# The Potts and Bryan Cooper



## Clodagh (17 November 2017)

Sorry to hear of the death of Alan Potts this week.
What will happen now to the horses? As his wife also died recently I suppose they will go through probate and then probably be sold? (Unless he has a mad keen and rich child).

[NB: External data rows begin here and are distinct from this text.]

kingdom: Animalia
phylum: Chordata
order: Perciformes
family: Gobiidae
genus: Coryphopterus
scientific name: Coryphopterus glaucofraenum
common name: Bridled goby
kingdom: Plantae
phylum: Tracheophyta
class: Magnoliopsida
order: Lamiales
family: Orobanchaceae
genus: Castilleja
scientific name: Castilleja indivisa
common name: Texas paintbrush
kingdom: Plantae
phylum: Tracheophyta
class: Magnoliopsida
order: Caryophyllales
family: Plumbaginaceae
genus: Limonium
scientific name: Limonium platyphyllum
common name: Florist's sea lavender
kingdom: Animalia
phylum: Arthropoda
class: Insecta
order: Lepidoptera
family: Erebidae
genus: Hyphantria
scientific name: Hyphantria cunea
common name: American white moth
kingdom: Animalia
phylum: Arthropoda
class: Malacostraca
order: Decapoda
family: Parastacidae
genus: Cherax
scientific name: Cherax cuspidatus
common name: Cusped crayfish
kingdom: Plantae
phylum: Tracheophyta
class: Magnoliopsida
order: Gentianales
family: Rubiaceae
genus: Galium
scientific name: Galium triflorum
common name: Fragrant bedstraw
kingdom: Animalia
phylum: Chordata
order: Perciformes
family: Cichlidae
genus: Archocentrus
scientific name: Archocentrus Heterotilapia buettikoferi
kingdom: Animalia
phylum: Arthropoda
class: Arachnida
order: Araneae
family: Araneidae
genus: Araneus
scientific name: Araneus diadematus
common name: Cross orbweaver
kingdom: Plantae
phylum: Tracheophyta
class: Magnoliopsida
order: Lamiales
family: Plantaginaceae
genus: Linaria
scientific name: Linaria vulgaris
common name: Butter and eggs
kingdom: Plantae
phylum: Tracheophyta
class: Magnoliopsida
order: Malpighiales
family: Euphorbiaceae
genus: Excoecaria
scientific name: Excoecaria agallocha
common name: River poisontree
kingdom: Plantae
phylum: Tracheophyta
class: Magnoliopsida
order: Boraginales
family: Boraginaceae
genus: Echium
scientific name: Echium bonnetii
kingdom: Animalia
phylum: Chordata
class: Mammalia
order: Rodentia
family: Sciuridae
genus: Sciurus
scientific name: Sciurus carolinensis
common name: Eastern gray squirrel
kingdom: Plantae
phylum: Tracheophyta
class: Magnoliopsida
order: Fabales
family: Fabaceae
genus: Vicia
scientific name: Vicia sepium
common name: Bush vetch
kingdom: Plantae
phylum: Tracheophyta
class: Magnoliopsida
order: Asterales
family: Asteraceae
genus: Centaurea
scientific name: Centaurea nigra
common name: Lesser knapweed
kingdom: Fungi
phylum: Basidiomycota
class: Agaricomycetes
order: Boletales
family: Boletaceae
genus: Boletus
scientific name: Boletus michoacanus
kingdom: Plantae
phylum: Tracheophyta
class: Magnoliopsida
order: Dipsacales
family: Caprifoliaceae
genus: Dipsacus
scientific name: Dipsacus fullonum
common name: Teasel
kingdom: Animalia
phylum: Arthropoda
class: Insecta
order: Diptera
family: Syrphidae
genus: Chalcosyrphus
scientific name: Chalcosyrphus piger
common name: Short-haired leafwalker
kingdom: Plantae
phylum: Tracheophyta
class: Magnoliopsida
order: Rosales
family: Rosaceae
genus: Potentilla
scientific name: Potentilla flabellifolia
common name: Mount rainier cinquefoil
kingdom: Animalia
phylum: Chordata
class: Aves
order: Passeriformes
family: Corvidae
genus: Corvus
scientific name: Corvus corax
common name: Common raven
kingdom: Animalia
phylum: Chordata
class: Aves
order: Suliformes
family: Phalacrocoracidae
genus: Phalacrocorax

I thought, watching Cheltenham today, that Bryan Cooper seemed to have thoroughly lost his nerve. I am no expert but watching Robbie Power on Mick Thonic and Bryan on Shanahan's Turn, even allowing for two different horses one was kicking into the jumps and one wasn't.


----------



## Dobiegirl (17 November 2017)

They have a daughter I understand and for the moment things carry one, It was lovely to see Finians Rainbow win for them.


----------



## Chiffy (18 November 2017)

Dobiegirl, I believe you mean Finians Oscar! Hope this gets Bryan Cooper back on track.


----------



## Clodagh (18 November 2017)

It was an excellent race. I also hope that Bryan Cooper can go back to what he was, I remember him as the teenager repeatedly sauntering in front up the hill!


----------



## Dobiegirl (18 November 2017)

Chiffy said:



			Dobiegirl, I believe you mean Finians Oscar! Hope this gets Bryan Cooper back on track.
		
Click to expand...

Haha, yes I did, god knows why I typed that.


----------